If Deuba falls short of the magic number, his government will automatically turn into a caretaker one whose sole responsibility will be to hold elections within the next six months. If elections cannot be held by this time, there could be a grave constitutional crisis. As he tendered his resignation on July 13, Prime Minister KP Oli knew this well, and he seems determined to have it both ways.

If Deuba loses the floor test, KP Oli will be vindicated in his conclusion that there was no alternative to his government, further strengthening his hold on UML. If, on the other hand, Deuba gets the vote of confidence, he will take the country into the constitutionally mandated November 2022 elections. For this unlikely event to happen, the Nepal-Khanal faction will have to vote in Deuba’s favor by abandoning the mother UML ship. In that case, there won’t be a challenger to Oli’s party leadership and he will go into the elections and the next UML general convention in high spirits. 

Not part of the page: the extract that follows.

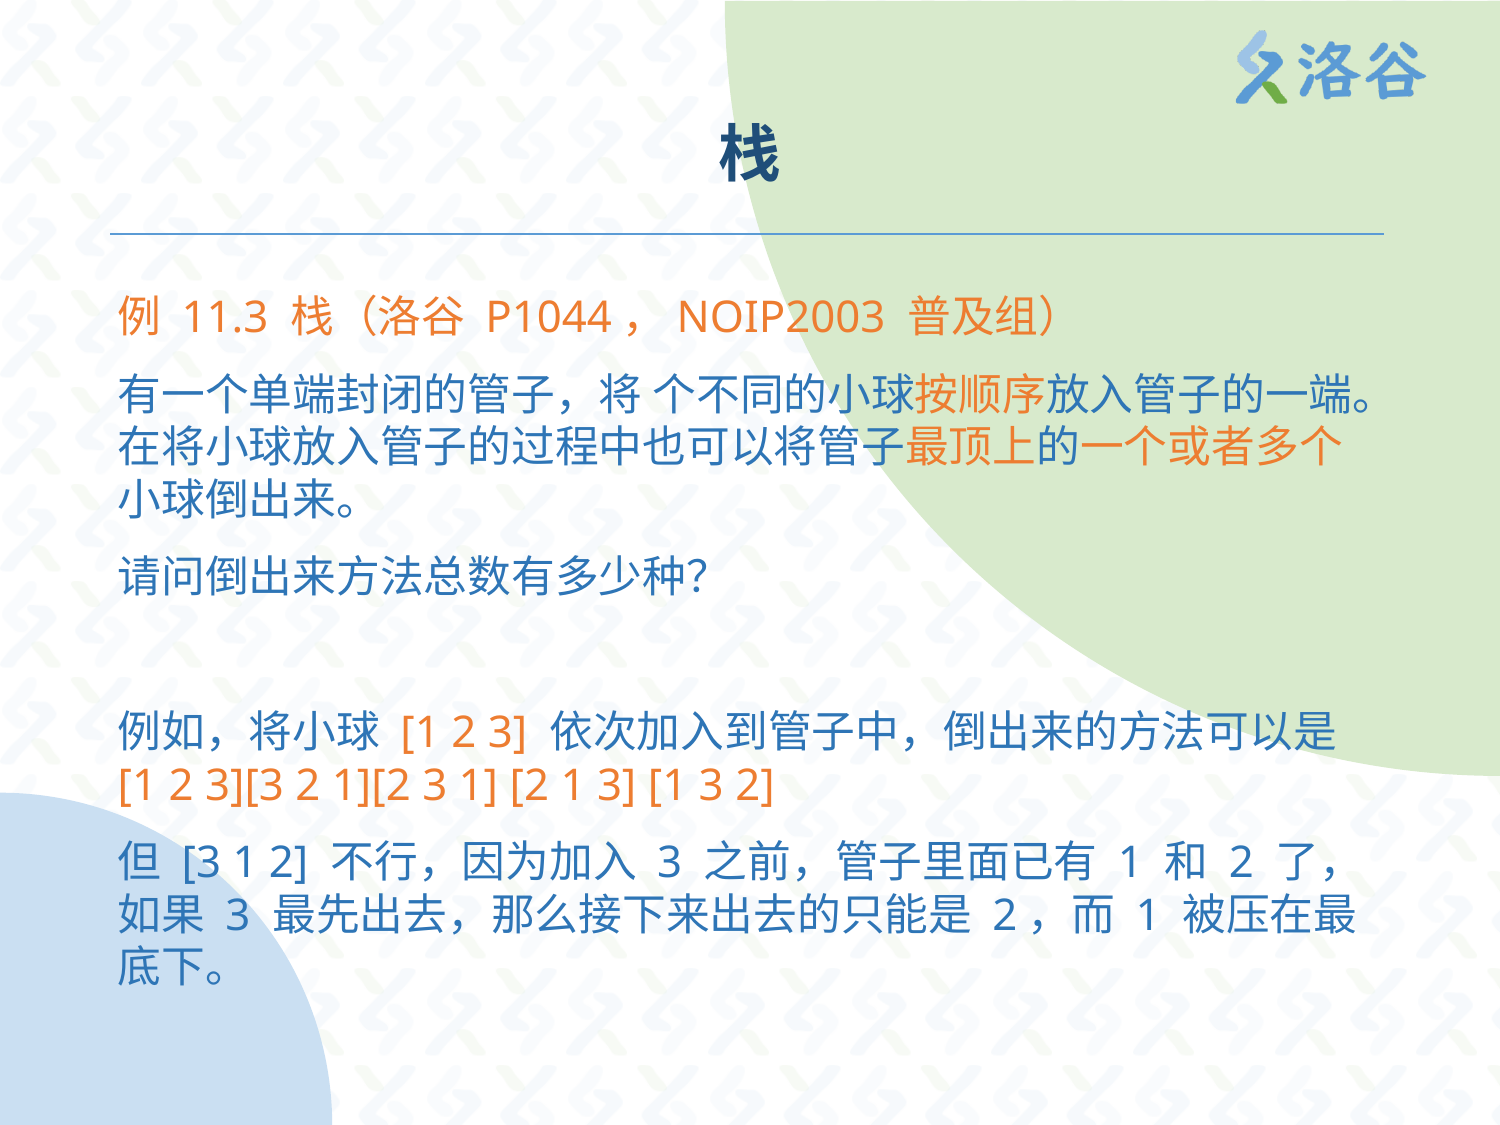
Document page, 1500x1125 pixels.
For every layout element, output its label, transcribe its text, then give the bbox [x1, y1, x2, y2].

picture [1235, 26, 1427, 108]
title 栈 [102, 77, 1397, 198]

The big danger is of a power vacuum if Deuba loses the vote of confidence and fails to conduct elections on time—and this is a real possibility. Multiple factors are at play. The BJP government in India has never been happy with the Nepali constitution and would gleefully see it bite the dust, which in turn will clear the way for the restoration of the Hindu state. Oli, who has of late switched his allegiance back to New Delhi, would help India in this effort as he looks to cash in on Nepal’s Hindu vote bank to get back to power. (His UML stalwart Mahesh Basnet is already calling for a review of the country’s federal and secular status.) 

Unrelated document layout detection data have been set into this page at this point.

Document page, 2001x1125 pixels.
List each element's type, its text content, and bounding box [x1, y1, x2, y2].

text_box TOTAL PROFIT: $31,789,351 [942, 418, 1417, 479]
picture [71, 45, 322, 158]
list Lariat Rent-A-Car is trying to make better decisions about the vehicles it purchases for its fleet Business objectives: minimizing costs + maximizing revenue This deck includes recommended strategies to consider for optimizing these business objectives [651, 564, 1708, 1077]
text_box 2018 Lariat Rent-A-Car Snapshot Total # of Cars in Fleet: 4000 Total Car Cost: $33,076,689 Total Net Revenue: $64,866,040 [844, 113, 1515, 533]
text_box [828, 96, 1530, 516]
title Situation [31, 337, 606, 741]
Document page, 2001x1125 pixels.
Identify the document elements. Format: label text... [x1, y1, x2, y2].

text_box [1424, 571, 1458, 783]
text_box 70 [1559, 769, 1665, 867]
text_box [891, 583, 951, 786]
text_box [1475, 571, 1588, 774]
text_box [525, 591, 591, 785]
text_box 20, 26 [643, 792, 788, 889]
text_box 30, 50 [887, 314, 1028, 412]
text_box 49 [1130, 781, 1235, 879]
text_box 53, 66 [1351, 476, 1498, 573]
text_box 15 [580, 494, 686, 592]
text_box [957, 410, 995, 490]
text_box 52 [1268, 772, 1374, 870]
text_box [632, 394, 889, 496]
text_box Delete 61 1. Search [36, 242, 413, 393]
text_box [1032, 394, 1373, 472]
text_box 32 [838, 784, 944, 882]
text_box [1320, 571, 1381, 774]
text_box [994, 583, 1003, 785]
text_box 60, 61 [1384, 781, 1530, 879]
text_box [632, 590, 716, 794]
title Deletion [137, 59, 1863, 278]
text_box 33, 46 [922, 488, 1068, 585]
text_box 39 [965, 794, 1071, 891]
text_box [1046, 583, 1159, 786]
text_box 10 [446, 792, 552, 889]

If Deuba fails, a new ‘apolitical’ electoral government, like the one under Khil Raj Regmi in 2013, can’t be ruled out. Even back then, India had twisted many arms to get Regmi appointed as prime minister. Something like that could happen again. The Covid-19 pandemic and the Election Commission’s lack of preparations make it even more likely. The best case would thus be for Deuba to win the floor test and take the country into the 2022 November election.

Unfortunately, that is the least likely outcome, unless, of course, our political leaders can pull out another rabbit from their bag of tricks. But betting on Oli to support Deuba’s premiership and thereby diluting his electoral appeal will be asking for a lot. Those wishing for the failure of the current political dispensation are licking their lips.